* Your assignment
Up to and including the line with "list [817, 262, 1426, 1063]", please set down the entries below exactly, starting from the first line.

··· The input ···

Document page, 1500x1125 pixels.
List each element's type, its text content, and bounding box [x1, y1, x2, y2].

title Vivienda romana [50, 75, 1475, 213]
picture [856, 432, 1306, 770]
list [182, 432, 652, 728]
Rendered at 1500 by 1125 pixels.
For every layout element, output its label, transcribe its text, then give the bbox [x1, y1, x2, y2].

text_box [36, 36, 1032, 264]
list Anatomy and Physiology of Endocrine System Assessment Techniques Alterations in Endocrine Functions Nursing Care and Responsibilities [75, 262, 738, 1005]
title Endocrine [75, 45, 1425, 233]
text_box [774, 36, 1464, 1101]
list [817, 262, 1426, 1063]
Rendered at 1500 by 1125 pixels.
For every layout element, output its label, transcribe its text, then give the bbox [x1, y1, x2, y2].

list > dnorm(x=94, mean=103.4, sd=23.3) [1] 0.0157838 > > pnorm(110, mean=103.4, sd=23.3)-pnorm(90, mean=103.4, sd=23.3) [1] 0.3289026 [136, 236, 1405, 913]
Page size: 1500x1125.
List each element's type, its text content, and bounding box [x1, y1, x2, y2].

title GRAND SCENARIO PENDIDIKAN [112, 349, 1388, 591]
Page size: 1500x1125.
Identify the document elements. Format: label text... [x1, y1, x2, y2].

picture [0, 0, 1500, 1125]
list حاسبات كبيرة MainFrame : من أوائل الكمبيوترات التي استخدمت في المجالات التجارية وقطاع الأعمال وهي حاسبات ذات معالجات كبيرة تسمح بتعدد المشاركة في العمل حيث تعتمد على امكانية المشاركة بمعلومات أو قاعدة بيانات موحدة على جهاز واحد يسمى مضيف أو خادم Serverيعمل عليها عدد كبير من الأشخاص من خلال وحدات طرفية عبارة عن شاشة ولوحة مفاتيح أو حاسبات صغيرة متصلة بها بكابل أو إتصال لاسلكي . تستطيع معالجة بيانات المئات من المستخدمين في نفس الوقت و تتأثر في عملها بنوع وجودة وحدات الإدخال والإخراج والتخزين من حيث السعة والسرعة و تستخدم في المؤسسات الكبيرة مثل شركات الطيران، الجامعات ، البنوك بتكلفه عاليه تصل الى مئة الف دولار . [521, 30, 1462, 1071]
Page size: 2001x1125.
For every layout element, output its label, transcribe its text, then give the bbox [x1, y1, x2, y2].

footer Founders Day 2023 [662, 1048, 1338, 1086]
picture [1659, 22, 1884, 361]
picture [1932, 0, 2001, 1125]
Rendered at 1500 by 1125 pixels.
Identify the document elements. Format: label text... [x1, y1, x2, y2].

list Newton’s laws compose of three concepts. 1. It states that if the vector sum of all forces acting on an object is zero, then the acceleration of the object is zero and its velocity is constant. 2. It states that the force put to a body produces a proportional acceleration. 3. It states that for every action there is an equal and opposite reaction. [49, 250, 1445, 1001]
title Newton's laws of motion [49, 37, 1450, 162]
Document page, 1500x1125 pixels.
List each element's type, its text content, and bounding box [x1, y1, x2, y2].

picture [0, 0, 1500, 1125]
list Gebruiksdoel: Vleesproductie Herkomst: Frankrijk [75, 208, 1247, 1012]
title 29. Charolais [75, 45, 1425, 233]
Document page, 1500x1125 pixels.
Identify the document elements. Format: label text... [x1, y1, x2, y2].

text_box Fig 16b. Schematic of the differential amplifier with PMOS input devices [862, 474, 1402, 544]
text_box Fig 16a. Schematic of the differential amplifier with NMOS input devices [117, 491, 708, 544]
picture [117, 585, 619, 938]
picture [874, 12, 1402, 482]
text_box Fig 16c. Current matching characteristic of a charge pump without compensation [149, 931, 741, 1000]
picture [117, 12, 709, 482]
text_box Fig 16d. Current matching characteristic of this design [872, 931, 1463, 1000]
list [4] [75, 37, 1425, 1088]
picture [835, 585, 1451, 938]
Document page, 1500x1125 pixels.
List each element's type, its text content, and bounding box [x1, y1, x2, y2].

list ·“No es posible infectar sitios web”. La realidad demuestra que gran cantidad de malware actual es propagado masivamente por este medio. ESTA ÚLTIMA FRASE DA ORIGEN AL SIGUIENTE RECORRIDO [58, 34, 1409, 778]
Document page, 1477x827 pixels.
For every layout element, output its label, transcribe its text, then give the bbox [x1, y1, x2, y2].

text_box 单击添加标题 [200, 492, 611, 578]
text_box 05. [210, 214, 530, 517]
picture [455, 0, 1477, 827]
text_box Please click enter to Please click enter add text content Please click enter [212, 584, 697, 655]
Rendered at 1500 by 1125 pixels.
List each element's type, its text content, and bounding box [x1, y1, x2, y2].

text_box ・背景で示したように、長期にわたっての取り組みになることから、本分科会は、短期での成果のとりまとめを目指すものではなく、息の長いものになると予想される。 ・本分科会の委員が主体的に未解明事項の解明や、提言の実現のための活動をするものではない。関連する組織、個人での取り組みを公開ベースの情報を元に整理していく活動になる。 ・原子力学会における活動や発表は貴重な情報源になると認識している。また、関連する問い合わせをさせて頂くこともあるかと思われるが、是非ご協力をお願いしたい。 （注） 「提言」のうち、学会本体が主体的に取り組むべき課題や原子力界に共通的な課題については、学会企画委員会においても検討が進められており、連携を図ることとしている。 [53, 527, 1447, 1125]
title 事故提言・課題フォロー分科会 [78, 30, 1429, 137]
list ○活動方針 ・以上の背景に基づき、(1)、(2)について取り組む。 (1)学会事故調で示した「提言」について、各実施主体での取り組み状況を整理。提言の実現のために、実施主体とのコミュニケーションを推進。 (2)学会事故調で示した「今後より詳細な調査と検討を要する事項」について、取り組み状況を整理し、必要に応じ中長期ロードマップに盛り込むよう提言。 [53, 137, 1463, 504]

···

* Response area
Document page, 1500x1125 pixels.
List each element's type, its text content, and bounding box [x1, y1, x2, y2].

title Vivienda romana [50, 75, 1475, 213]
picture [856, 432, 1306, 770]
list [182, 432, 652, 728]
Rendered at 1500 by 1125 pixels.
For every layout element, output its label, transcribe its text, then give the bbox [x1, y1, x2, y2].

text_box [36, 36, 1032, 264]
list Anatomy and Physiology of Endocrine System Assessment Techniques Alterations in Endocrine Functions Nursing Care and Responsibilities [75, 262, 738, 1005]
title Endocrine [75, 45, 1425, 233]
text_box [774, 36, 1464, 1101]
list [817, 262, 1426, 1063]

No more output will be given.